**SELECTED TEXT**
This is the first time I’ve ever heard of the band, and I think that at least half of the ten tracks on this album are either excellent or very good, however, on some of the tracks I found that the arrangements plodded slightly. The lead vocals are shared throughout the album by Monica, Pam and Renee, and is done in rotation, which does impact on continuity, however the girls’ harmonies are really good.
    
The opening track ‘Bird in Hand’ is probably the best on the album, an alt-country guitar song which takes the boy meets girl, boy treats girl badly, boy eventually loses girl story. What I really liked about this was the lyrical imagery, which manages to get the ups and downs of relationships spot on: -
“She was young and you were, too, but your heart was cold and grey/ A pretty lass, as clear as glass, a diamond for a day
You held her hand, the promised land, her fears you did allay/
Babe you had a bird in hand and in that hand she stayed.” So far so good, but eventually it all turns sour: - “Your pretty thing, a memory, had long since slipped away/ They said she died by the riverside on a chilly autumn day/ Babe you had a bird in hand but the bird has flown away.” There are a few killer lines in this and one I particularly liked “Years went by, (& all that implies) and with age came dismay.”
    
After a track this good, it is difficult to keep up the standard, but with ‘Big Big Bed’, the band manages to do just that. There is some great slide guitar from Jeri, which works well with Monica’s Wurlitzer and accordion. There is also a great echo on this track, which adds to the atmosphere. The lyrics are apt and to the point: - “I need a big big bed to save the dreams that I've dreamt/ Catch 'em in this linen net and keep 'em so I don't forget.”

**EXERCISE OBJECTIVE**
According to the album review, who shares the lead vocals on the album? The records come from a source unrelated to the album review.

**INFORMATION GIVEN**
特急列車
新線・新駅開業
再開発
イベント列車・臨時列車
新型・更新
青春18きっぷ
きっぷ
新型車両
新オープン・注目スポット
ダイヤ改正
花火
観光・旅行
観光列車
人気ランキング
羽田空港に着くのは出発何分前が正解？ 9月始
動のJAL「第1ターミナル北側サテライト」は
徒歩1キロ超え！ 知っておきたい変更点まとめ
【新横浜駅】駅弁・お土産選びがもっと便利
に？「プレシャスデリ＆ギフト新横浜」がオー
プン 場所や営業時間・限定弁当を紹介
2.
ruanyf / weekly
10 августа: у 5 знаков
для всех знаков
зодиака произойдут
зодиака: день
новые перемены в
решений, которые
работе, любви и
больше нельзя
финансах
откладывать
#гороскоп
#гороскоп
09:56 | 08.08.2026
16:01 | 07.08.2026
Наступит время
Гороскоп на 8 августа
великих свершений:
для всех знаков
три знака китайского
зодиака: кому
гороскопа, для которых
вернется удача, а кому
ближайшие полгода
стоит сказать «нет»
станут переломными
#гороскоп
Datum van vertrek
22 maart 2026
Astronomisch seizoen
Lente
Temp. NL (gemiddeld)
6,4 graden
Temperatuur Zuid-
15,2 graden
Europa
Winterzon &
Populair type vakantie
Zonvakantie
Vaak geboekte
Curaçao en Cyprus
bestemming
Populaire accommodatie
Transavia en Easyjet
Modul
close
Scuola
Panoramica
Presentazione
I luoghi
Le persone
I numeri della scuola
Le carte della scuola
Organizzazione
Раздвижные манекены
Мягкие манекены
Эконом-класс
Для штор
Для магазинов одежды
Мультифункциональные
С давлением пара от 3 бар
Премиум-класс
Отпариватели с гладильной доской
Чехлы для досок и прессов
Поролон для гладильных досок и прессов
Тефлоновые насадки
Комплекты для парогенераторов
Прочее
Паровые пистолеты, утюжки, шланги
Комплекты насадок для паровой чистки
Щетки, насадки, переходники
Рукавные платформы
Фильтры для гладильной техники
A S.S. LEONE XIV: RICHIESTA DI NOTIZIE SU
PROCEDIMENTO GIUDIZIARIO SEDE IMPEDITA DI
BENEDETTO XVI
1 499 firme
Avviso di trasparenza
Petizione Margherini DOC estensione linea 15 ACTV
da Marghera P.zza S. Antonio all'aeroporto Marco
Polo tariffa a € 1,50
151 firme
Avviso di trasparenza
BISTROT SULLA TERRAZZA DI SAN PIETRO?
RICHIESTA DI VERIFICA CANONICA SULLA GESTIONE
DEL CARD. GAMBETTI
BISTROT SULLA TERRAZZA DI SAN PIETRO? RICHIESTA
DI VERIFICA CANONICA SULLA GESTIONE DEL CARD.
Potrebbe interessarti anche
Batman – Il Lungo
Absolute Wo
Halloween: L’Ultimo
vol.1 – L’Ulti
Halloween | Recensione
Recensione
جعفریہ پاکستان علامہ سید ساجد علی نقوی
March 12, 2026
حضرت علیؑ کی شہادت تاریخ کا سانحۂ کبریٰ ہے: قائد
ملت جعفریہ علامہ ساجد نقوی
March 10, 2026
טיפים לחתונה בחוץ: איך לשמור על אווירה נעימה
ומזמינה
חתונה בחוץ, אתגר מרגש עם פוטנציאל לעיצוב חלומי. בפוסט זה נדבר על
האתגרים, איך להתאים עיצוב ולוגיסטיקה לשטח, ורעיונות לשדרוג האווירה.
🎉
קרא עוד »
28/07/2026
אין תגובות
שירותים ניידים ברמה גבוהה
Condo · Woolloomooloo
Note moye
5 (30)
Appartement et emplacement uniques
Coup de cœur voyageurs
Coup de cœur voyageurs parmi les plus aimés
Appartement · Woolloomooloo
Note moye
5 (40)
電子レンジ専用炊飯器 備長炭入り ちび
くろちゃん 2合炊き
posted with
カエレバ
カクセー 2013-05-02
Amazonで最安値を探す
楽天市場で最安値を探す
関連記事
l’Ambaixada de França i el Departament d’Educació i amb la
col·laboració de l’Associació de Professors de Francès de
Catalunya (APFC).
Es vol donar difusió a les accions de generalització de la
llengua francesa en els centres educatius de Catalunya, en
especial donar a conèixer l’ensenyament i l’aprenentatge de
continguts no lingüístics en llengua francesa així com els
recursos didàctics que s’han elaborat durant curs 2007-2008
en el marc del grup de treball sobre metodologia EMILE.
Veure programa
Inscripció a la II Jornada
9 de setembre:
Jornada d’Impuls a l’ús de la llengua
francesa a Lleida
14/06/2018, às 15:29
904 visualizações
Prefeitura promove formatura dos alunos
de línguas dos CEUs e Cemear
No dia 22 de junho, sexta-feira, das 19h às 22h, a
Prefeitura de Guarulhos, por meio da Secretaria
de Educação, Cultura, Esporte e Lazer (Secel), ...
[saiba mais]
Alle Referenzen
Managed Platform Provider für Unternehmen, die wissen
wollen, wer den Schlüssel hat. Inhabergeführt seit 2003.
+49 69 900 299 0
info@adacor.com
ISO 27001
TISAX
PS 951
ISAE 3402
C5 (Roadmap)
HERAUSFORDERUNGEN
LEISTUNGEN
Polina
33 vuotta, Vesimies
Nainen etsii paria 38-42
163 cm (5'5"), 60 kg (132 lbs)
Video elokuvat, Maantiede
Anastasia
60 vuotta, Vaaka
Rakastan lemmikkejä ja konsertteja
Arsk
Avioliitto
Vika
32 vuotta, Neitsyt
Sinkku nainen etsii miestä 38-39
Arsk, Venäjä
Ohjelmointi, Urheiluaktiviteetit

**REPLY TO THE EXERCISE**
Monica, Pam and Renee share the lead vocals, taking turns.